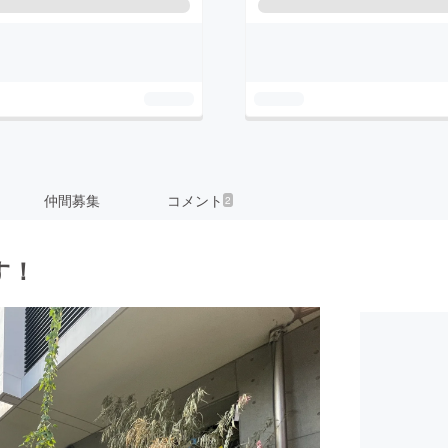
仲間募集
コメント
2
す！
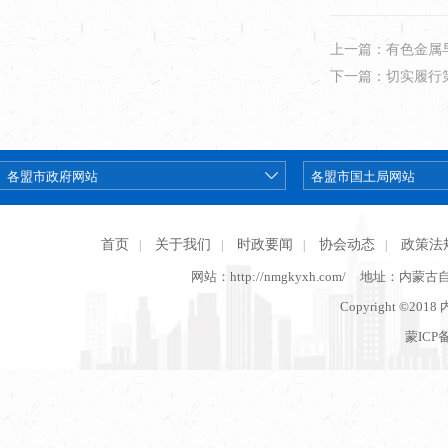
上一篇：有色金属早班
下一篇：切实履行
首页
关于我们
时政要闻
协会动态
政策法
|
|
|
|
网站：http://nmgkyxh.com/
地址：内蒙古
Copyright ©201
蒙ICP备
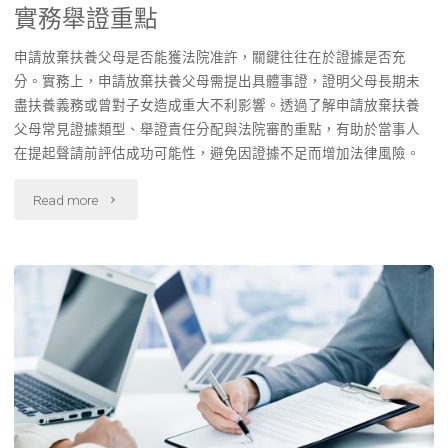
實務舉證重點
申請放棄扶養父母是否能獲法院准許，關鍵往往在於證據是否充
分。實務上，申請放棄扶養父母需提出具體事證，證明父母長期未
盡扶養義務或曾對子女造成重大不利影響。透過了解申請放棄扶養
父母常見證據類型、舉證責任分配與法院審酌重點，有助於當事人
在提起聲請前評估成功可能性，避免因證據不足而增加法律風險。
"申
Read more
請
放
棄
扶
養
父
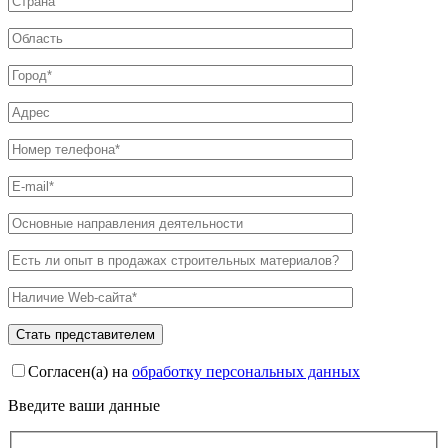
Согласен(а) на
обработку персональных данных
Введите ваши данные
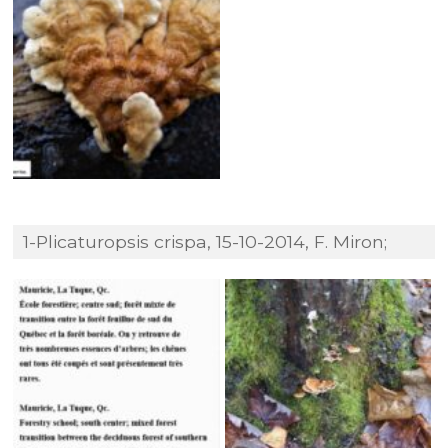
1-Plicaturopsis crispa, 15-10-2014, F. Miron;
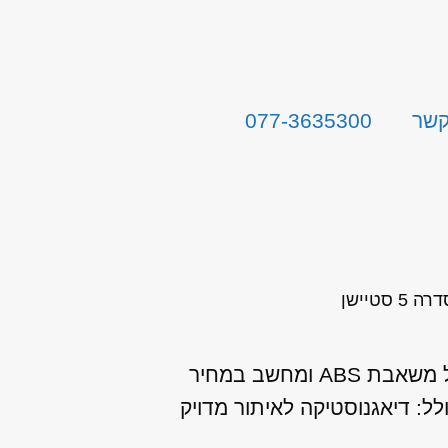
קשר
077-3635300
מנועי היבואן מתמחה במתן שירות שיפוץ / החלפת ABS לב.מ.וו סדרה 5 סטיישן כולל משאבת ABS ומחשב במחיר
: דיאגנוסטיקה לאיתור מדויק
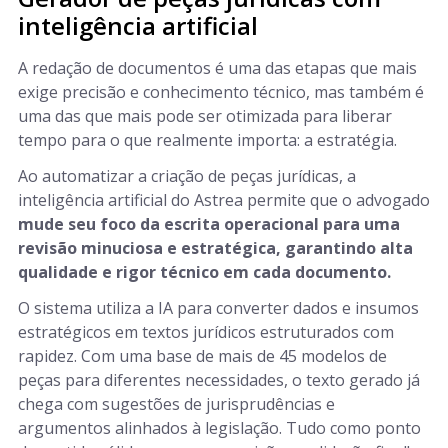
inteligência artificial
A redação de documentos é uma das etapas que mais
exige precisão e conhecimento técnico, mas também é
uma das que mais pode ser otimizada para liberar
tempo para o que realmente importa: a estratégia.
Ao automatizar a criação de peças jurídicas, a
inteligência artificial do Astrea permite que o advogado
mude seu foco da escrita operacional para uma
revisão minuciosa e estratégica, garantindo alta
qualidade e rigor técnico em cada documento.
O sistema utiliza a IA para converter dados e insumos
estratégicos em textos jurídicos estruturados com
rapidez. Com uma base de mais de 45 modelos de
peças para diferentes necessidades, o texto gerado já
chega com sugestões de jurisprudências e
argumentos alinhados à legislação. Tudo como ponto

* * * * *

### Prompt
The answer must be every line of the records above that holds the word "inteligência".

### Answer to this exercise
inteligência artificial
inteligência artificial do Astrea permite que o advogado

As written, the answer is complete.